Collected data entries
_ _ _ _ _ _ _

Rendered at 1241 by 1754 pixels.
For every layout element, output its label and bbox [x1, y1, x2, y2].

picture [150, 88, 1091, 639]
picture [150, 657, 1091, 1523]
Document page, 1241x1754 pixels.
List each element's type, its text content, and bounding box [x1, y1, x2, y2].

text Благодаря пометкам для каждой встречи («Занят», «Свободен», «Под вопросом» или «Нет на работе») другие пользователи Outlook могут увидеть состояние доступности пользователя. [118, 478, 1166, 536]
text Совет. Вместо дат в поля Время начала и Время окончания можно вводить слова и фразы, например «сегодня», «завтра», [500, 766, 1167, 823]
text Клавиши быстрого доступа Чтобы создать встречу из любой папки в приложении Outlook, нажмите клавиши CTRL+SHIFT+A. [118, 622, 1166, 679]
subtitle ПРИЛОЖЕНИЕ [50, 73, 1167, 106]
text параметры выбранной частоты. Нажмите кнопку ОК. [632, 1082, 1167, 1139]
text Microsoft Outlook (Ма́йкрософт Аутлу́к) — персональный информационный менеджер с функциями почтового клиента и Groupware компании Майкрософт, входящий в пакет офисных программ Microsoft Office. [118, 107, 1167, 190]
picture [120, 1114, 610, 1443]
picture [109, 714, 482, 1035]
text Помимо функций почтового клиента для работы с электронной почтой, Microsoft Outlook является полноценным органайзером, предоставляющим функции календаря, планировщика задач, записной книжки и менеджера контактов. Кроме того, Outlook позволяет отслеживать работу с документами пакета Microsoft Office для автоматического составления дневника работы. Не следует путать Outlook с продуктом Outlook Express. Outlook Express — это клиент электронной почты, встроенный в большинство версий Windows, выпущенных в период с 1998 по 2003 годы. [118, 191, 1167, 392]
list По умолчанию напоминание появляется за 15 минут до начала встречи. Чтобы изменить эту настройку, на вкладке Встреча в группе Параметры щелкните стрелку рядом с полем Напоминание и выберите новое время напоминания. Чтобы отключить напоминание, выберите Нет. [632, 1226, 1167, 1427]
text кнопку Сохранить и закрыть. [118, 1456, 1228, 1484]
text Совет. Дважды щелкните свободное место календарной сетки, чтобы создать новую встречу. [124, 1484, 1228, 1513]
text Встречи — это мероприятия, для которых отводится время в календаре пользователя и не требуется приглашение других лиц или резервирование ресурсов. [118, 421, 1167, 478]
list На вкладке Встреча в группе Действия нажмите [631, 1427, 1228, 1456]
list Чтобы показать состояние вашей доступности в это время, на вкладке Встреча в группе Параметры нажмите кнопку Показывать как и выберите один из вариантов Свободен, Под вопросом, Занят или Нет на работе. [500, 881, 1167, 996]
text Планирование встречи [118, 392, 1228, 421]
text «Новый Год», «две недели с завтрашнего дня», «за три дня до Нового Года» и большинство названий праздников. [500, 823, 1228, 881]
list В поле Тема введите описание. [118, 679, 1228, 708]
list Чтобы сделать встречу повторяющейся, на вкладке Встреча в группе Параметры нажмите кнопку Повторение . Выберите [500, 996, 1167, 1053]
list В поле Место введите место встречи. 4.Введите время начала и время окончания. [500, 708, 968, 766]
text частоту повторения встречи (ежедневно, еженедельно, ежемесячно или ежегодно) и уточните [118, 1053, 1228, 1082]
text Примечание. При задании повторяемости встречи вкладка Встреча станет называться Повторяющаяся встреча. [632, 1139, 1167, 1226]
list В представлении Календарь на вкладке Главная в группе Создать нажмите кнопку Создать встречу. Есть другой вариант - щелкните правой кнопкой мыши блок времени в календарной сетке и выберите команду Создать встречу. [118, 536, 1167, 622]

_ _ _ _ _ _ _

## TASK BRIEF:
Your answer must be an exact transcription of every record above.

## EXPECTED ANSWER:
Rendered at 1241 by 1754 pixels.
For every layout element, output its label and bbox [x1, y1, x2, y2].

picture [150, 88, 1091, 639]
picture [150, 657, 1091, 1523]
Document page, 1241x1754 pixels.
List each element's type, its text content, and bounding box [x1, y1, x2, y2].

text Благодаря пометкам для каждой встречи («Занят», «Свободен», «Под вопросом» или «Нет на работе») другие пользователи Outlook могут увидеть состояние доступности пользователя. [118, 478, 1166, 536]
text Совет. Вместо дат в поля Время начала и Время окончания можно вводить слова и фразы, например «сегодня», «завтра», [500, 766, 1167, 823]
text Клавиши быстрого доступа Чтобы создать встречу из любой папки в приложении Outlook, нажмите клавиши CTRL+SHIFT+A. [118, 622, 1166, 679]
subtitle ПРИЛОЖЕНИЕ [50, 73, 1167, 106]
text параметры выбранной частоты. Нажмите кнопку ОК. [632, 1082, 1167, 1139]
text Microsoft Outlook (Ма́йкрософт Аутлу́к) — персональный информационный менеджер с функциями почтового клиента и Groupware компании Майкрософт, входящий в пакет офисных программ Microsoft Office. [118, 107, 1167, 190]
picture [120, 1114, 610, 1443]
picture [109, 714, 482, 1035]
text Помимо функций почтового клиента для работы с электронной почтой, Microsoft Outlook является полноценным органайзером, предоставляющим функции календаря, планировщика задач, записной книжки и менеджера контактов. Кроме того, Outlook позволяет отслеживать работу с документами пакета Microsoft Office для автоматического составления дневника работы. Не следует путать Outlook с продуктом Outlook Express. Outlook Express — это клиент электронной почты, встроенный в большинство версий Windows, выпущенных в период с 1998 по 2003 годы. [118, 191, 1167, 392]
list По умолчанию напоминание появляется за 15 минут до начала встречи. Чтобы изменить эту настройку, на вкладке Встреча в группе Параметры щелкните стрелку рядом с полем Напоминание и выберите новое время напоминания. Чтобы отключить напоминание, выберите Нет. [632, 1226, 1167, 1427]
text кнопку Сохранить и закрыть. [118, 1456, 1228, 1484]
text Совет. Дважды щелкните свободное место календарной сетки, чтобы создать новую встречу. [124, 1484, 1228, 1513]
text Встречи — это мероприятия, для которых отводится время в календаре пользователя и не требуется приглашение других лиц или резервирование ресурсов. [118, 421, 1167, 478]
list На вкладке Встреча в группе Действия нажмите [631, 1427, 1228, 1456]
list Чтобы показать состояние вашей доступности в это время, на вкладке Встреча в группе Параметры нажмите кнопку Показывать как и выберите один из вариантов Свободен, Под вопросом, Занят или Нет на работе. [500, 881, 1167, 996]
text Планирование встречи [118, 392, 1228, 421]
text «Новый Год», «две недели с завтрашнего дня», «за три дня до Нового Года» и большинство названий праздников. [500, 823, 1228, 881]
list В поле Тема введите описание. [118, 679, 1228, 708]
list Чтобы сделать встречу повторяющейся, на вкладке Встреча в группе Параметры нажмите кнопку Повторение . Выберите [500, 996, 1167, 1053]
list В поле Место введите место встречи. 4.Введите время начала и время окончания. [500, 708, 968, 766]
text частоту повторения встречи (ежедневно, еженедельно, ежемесячно или ежегодно) и уточните [118, 1053, 1228, 1082]
text Примечание. При задании повторяемости встречи вкладка Встреча станет называться Повторяющаяся встреча. [632, 1139, 1167, 1226]
list В представлении Календарь на вкладке Главная в группе Создать нажмите кнопку Создать встречу. Есть другой вариант - щелкните правой кнопкой мыши блок времени в календарной сетке и выберите команду Создать встречу. [118, 536, 1167, 622]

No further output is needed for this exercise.